Daftar Kegiatan:
1. Dalam kutipan tentang semangat berdakwah, melalui apa tokoh "aku" dapat melakukan dakwah bil hal meskipun tanpa podium?
2. Tuliskan ulang dengan tepat seluruh bagian kutipan tentang semangat berdakwah, mulai dari "Semangatku untuk menjadi" terus sampai "melalui perilaku-perilaku baik.".
3. Lanjutkan kutipan tentang semangat berdakwah itu, dimulai setelah kalimat terakhirnya.

Semangatku untuk menjadi bagian dari pembawa semburat surya yang telah hilang,
perlahan-lahan muncul kembali. Aku pun belajar untuk lebih banyak membaca
buku-buku keislaman, menggunakan kerudung yang lebih panjang, berusaha bersikap
baik kepada siapapun, sekalipun tanpa podium, aku dapat melakukan dakwah bil
hal, melalui perilaku-perilaku baik.

Data yang dikumpulkan
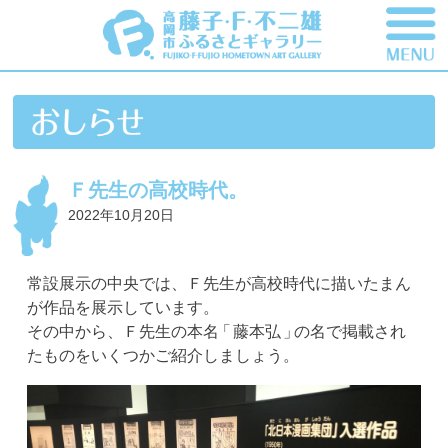
Ｆ先生の高校時代。
2022年10月20日
常設展示の中央では、Ｆ先生が高校時代に描いたまん
が作品を展示しています。
その中から、Ｆ先生の本
名
「
藤本
弘
」
の名で掲載され
たものをいくつかご紹介しましょう
。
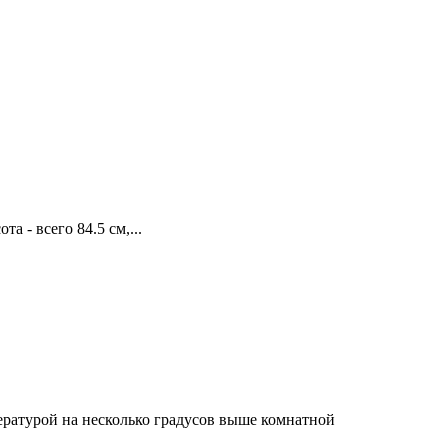
 - всего 84.5 см,...
пературой на несколько градусов выше комнатной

Jawaban Tugas:
1. Melalui perilaku-perilaku baik.

2.
Semangatku untuk menjadi bagian dari pembawa semburat surya yang telah hilang,
perlahan-lahan muncul kembali. Aku pun belajar untuk lebih banyak membaca
buku-buku keislaman, menggunakan kerudung yang lebih panjang, berusaha bersikap
baik kepada siapapun, sekalipun tanpa podium, aku dapat melakukan dakwah bil
hal, melalui perilaku-perilaku baik.

3.
Setelah
belajar lebih banyak, dan akhirnya mengetahui lebih dalam tentang dalil dari
segala sesuatu yang disyari’atkan, dari ibadah sholat, puasa, zakat, menutup
aurat, membaca Al-Qur’an, dan amalan lainnya, ujian untuk melaksanakannya
terasa lebih berat. Ternyata muncul
begitu banyak tekanan, hujatan, dan tuduhan, bukan hanya dari mereka yang
memiliki kepercayaan yang berbeda, namun juga dari mereka yang sama-sama
bersujud dua kali dalam tujuh belas raka’at sholat wajib sehari-semalam. Pernah
kudapati sesama muslim yang justru menghujat kerudung panjang yang katanya
melebih-lebihkan kain, yang berjenggot diledek mirip kambing, yang berniqab
disebut pencuri ayam dan banyak lagi.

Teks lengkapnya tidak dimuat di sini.